The more “English” version of Lui cha – Louis Cha
Since it was raining on and off since we arrived, we couldn’t really walk anywhere. So, we drove around Miri. We passed by Piasau Camp, where Shell built homes for the expats working for them. This place reminds me of Taiping as well. The gateless semi-wooden bungalows surrounded by vast gardens.
I remember staying in one of those houses back in Taiping, where my mom’s friend was the care taker for an expat. When the expat left, she stayed on the house with her family and I was invited to stay with them for school holidays. I really looked forward to my stay in the bungalow, despite a little creepy sometimes at night, with creaking of the wooden floors as if someone was walking when everyone was already sleeping!
At the bridge connecting to Piasau Camp, we saw a sign board saying, beware of the crocodiles. It was a huge Miri River! I am sure, we couldn’t find the crocodiles unless we are very, very unlucky!
Bridge connecting Piasau Camp to town
Before we even make a trip to Miri, Datin already heard from friends of the many choices of imported goods, well stocked in supermarkets around Miri. Since Miri was a place of dwellings of the westerners back then because of oil, it’s no surprise that, even when there were no longer many expatriates around Miri, the locals had assimilate tastes for imported goods. We made a stop at Ng Sian Hap, which is just beside the bridge connecting to Piasau Camp for a look-see.
Many, many brands!
It was still raining, so we decided to make another stop at another supermarket – GK. Here, we found Pringles in many other flavors, not found here in KL! They have soft shell crabs, blueberry and hazel nuts and lemon!
Safe sex, the local way!
We laughed when we saw a local brand condom as well. Long house for long men? Haha!
After some shopping, we went to a restaurant nearby and tried their specialty – marudi kueh teow and cha chu noodles. They were awesome!
Marudi kueh teow
Stuffing our faces is the order of the day! I had to surrender because I could feel my jeans tightening, so, JS took us back to her home to rest. Mind you! Most Mirians live in bungalows or semi-detached houses and not on trees! Js kept emphasizing that, there are some ignorant people who still think Sarawak is such an ulu place. It’s not! Miri is an upcoming young city! It was nice to be meeting JS’ parents. They were very, very warm people. Speaking of which, Miri was indeed really a warm and hospitable place because the locals are never short of offering their warm smiles whenever our eyes met.

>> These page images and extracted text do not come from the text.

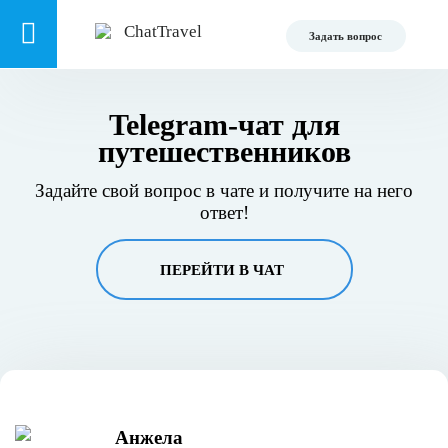
Задать вопрос
Telegram-чат для
путешественников
Задайте свой вопрос в чате и получите на него
ответ!
ПЕРЕЙТИ В ЧАТ
Анжела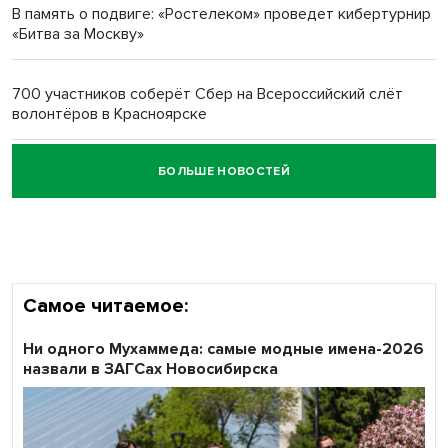
В память о подвиге: «Ростелеком» проведет кибертурнир
«Битва за Москву»
Обновлённое отделение ВТБ открылось в Искитиме
700 участников соберёт Сбер на Всероссийский слёт
волонтёров в Красноярске
БОЛЬШЕ НОВОСТЕЙ
Честный выбор: видеонаблюдение обеспечит
объективность результатов ЕДГ в Новосибирской
области
Самое читаемое:
Ни одного Мухаммеда: самые модные имена-2026
назвали в ЗАГСах Новосибирска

After resting, we went again for another round of makan. We had rojak at Sin Wan restaurant. I simply love the rojak sauce – it’s different from the ones in KL or Taiping. It’s so damn good that we had to re-order a second plate of fried yam, potato, cucur udang and tofu! It’s simply out of this world!
Rojak at Sin Wan
Special Ais Kacang with jagung and sago
Since JS had to attend a wedding dinner, she dropped us at Bintang shopping mall. We went to Super Save. It was a really good place to get really cheap things! We managed to buy some nail cutter at only Rm1.20. Even the pasar malam in KL is selling almost the same brand of nail cutter for Rm4 each! So, being si-lais, we stock up nail cutters, pill cutter, tongue brush, combs, landyards, etc. They even have Andy Lau endorsing their brand!
Cheapest socks advertisement
Then, we had our dinner at Sugarbun. After our bad experience in KK – the Sugarbun at Gaya Street is always running out of things, we were a little apprehensive. However, we tried the fish burger as well as their fried chicken set this time, and they were good and cheap to boot!
We visited Tg Lobang but unfortunately, the Medan Selera was closed due to development nearby. Since it was a long day, we called it a night and went home to prepare for the next day in Brunei.